Y los espacios y los mundos transpersonales también tienen sus propios contenidos, temas y percepciones. En última instancia, todos los dominios son transpersonales en el sentido de que esas realidades incluyen, al mismo tiempo que transcienden, lo personal y lo individual, a modo de corrientes más amplias que van más allá del ego encapsulado en la piel y nos permiten establecer contacto con seres, con el Cosmos, con el Espíritu, con pautas y lugares que permanecen ocultos para quienes sólo abrazan las superficies y dan vueltas y más vueltas en torno a sí mismos.

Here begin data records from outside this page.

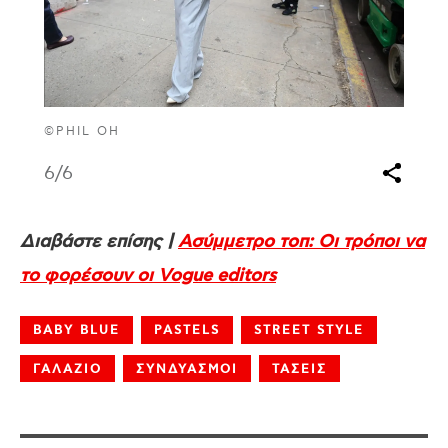
©PHIL OH
6
/6
Διαβάστε επίσης |
Ασύμμετρο τοπ: Οι τρόποι να
το φορέσουν οι Vogue editors
BABY BLUE
PASTELS
STREET STYLE
ΓΑΛΑΖΙΟ
ΣΥΝΔΥΑΣΜΟΙ
ΤΑΣΕΙΣ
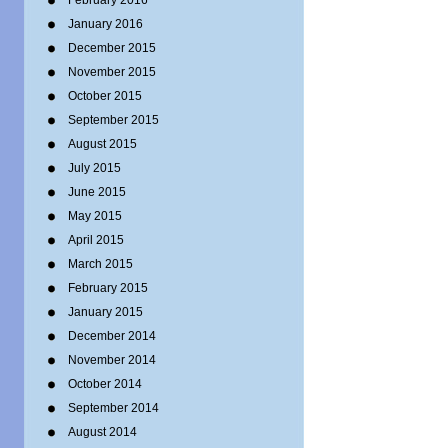
February 2016
January 2016
December 2015
November 2015
October 2015
September 2015
August 2015
July 2015
June 2015
May 2015
April 2015
March 2015
February 2015
January 2015
December 2014
November 2014
October 2014
September 2014
August 2014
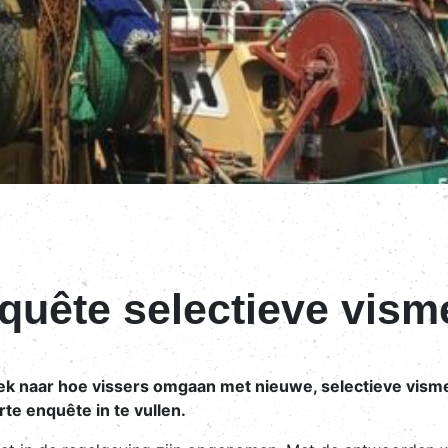
uête selectieve vism
k naar hoe vissers omgaan met nieuwe, selectieve vis
e enquête in te vullen.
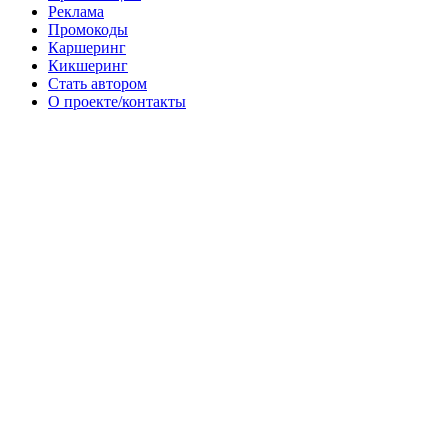
Реклама
Промокоды
Каршеринг
Кикшеринг
Стать автором
О проекте/контакты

Pero el hecho de que dispongamos de la posibilidad de acceder a los espacios transpersonales del mundo no significa que ese espacio se encuentre ya adecuadamente amoblado. Somos nosotros quienes debemos amueblarlo, construirlo, crearlo, modelarlo, labrarlo, fabricarlo y componerlo, una tarea que normalmente han asumido los artistas, vanguardia en el mejor de los sentidos. Convendría, pues, volver nuestra mirada hacia aquellas inusitadas ocasiones en que una cultura estableció contacto con el dominio transpersonal y lo mostró a través del arte, la arquitectura, la poesía, la pintura, la artesanía, y la expresión musical (véase, por ejemplo, en este sentido, la influencia del zen en la estética japonesa). Pero esa mirada hacia atrás sólo puede proporcionarnos indicios, porque la casa del mañana sólo puede ser decorada por los artistas del presente.

Qué aspecto tendrá el mobiliario de nuestro futuro hogar? Hoy en día nos hallamos de pie, a mitad del camino entre dos mundos, aguardando ese nacimiento. Pero no debemos olvidar que sólo los hombres y las mujeres que se hallen abiertos a lo transpersonal podrán crear, desde la profundidad de sus corazones y de sus espíritus, realidades que nos hablen en términos inequívocamente claros de las visiones del mundo de las que disponemos. Y cuanto más profunda sea la consciencia de los individuos, más mundos podrá sondear. Ése es, en última instancia, el motivo por el cual el rasgo distintivo del arte no reside tanto en el tipo de objeto como en la profundidad del sujeto.